Hurricane Dorian – the strongest storm anywhere on the planet this year – is leaving "catastrophic damage" in its wake as it makes its way across the Bahamas. The Category 5 storm made landfall on the eastern end of Grand Bahama Island on Sunday night and will continue to pound the island for most of Monday as it creeps toward the southeastern US.
The storm had winds of 165 mph while it was 115 miles east of West Palm Beach early on Monday. It is expected to begin trudging toward the mainland US later in the day, the National Hurricane Center said. The massive storm will get “dangerously close” to Florida's east coast on Monday night through Wednesday evening, the center said.
But the state has already begun to feel Dorian's effects, CNN Meteorologist Robert Shackelford said, and winds will continue to pick up throughout Monday as it inches closer.
It will be a slow arrival, as Dorian is trekking along at an average of 3 mph, about walking pace, CNN meteorologist Brandon Miller said.
The Bahamas are taking the brunt now
As it pummelled islands in the Bahamas, the hurricane left behind “catastrophic damage,” Hope Town Volunteer Fire & Rescue said on Facebook. Damage was reported in Elbow Cay, Man-o-War and Marsh Harbour in the Abaco Islands, where buildings were destroyed and many were partially submerged, with water flooding all around them.
The Abaco Islands are a group of islands and barrier cays in the northern Bahamas, east of southern Florida. Dorian made landfall there as a Category 5 hurricane just after noon on Sunday.
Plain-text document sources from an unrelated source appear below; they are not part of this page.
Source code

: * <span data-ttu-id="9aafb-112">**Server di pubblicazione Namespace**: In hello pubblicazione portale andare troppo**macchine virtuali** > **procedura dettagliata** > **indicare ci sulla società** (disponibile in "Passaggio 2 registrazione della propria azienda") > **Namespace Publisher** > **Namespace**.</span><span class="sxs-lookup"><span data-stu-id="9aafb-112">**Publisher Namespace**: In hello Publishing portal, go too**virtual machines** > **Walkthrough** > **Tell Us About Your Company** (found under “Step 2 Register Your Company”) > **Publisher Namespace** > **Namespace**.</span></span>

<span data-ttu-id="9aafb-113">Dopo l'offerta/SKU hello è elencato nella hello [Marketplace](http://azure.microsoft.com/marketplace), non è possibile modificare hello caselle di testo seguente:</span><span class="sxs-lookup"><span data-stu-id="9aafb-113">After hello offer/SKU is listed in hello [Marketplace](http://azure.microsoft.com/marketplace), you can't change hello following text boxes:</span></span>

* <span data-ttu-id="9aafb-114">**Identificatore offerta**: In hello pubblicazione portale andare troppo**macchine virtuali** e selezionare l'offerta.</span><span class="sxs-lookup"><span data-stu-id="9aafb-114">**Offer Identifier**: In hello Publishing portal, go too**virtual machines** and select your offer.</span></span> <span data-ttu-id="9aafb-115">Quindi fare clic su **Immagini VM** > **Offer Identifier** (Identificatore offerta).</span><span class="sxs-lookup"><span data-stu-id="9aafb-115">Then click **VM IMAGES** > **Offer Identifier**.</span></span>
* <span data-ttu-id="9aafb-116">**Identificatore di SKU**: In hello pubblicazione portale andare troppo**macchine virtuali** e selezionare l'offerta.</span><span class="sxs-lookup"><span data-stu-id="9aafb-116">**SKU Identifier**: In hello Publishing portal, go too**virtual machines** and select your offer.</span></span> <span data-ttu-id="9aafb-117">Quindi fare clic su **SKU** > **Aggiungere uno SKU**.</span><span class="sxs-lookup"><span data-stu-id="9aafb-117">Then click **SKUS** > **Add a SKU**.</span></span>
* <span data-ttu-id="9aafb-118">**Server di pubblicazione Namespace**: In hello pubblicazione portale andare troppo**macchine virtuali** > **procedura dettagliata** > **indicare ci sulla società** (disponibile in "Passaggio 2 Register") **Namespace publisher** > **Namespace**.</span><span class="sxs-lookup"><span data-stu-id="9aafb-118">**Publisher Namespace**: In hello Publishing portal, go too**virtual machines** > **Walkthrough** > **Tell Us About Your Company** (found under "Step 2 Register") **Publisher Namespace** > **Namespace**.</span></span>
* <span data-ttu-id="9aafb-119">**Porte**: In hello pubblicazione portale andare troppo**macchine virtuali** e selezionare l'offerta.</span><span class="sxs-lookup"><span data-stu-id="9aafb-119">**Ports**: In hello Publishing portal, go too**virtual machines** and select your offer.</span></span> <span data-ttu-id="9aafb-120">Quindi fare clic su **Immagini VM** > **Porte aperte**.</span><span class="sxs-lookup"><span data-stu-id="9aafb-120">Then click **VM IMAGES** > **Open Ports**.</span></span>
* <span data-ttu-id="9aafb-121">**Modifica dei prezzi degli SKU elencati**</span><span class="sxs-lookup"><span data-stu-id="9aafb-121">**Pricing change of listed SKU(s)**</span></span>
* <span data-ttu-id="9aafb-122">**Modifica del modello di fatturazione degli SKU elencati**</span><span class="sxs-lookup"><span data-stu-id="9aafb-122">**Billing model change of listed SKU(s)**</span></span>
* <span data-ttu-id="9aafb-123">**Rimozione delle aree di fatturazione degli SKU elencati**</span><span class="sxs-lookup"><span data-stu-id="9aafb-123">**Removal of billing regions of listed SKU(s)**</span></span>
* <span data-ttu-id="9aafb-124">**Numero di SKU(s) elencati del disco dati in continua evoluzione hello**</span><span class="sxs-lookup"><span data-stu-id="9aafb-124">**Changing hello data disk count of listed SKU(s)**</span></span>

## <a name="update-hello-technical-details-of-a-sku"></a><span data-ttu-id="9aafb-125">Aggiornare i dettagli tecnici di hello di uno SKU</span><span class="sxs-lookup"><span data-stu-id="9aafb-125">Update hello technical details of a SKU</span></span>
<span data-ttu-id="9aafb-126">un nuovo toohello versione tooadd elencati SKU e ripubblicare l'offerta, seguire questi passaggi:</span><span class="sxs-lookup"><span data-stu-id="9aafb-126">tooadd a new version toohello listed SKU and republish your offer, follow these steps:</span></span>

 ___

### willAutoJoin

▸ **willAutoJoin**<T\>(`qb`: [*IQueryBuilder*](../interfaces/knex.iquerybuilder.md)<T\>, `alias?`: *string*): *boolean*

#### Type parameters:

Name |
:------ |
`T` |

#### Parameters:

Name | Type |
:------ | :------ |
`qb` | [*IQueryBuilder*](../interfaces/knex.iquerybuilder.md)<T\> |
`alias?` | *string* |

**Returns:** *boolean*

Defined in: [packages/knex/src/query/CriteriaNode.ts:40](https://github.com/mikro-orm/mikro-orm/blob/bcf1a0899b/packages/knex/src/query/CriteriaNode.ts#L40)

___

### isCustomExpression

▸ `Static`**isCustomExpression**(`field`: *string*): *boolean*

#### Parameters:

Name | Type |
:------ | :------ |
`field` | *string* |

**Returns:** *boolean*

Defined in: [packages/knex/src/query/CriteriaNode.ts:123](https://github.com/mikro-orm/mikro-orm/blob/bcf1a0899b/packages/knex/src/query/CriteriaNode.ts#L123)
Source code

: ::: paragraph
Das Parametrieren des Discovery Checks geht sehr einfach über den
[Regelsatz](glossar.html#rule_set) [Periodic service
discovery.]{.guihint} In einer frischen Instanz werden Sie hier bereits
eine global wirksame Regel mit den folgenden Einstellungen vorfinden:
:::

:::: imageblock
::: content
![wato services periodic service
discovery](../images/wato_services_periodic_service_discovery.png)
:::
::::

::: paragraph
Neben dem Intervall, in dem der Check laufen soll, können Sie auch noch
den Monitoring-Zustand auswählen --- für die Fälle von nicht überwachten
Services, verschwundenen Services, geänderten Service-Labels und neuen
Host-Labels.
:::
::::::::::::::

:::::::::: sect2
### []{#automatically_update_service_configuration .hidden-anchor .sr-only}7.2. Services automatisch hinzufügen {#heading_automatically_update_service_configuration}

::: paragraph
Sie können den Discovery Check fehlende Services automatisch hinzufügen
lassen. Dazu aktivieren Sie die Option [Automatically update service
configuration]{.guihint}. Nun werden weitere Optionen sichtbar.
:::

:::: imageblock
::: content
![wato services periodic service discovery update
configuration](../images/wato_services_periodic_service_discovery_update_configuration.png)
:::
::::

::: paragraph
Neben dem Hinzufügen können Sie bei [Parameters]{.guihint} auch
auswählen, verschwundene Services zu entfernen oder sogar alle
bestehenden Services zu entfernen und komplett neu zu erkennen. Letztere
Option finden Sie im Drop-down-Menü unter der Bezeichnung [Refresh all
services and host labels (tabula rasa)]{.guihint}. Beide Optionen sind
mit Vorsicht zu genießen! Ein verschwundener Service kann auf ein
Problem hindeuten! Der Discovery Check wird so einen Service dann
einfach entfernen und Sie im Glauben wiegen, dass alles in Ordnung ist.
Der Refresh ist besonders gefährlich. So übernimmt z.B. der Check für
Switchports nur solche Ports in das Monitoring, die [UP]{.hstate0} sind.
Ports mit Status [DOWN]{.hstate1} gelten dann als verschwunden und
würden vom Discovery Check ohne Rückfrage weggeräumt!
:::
The northwestern Bahamas will be drenched in up to 24 inches of rain, with some areas expecting up to 30 inches of water, the hurricane center said.
As the storm spun over Grand Bahama Island, the hurricane center said “catastrophic storm surge flooding” was likely.
This is the first time a Category 5 storm has hit the Bahamas since Hurricane Andrew in 1992.
Will it make landfall in the US?
The terrifying storm may be making its way toward the East Coast, but it's still unclear if Dorian will make landfall and where on the mainland US. The hurricane's forecasted track shifted east Friday, making a Florida landfall less likely, but not impossible.
Models now show the storm skirting along Florida's coast Tuesday and then next to Georgia late Tuesday and into Wednesday. But just because the center of the storm may not hit land doesn't mean there won't be damage. Early on Monday, hurricane-force winds from the storm extended outward up to 45 miles.
Heavy rains and life-threatening floods are expected in parts of the southeast and lower mid-Atlantic US later this week. The storm will dump up to 6 inches of rain in Florida through Georgia.
A coastal flood advisory was issued early Monday for South Carolina and Georgia by the National Weather Service, which warned of a high rip current, and the hurricane center warned of an “increasing likelihood” of strong winds and dangerous storm surge along the coasts of Georgia, South Carolina and North Carolina later this week.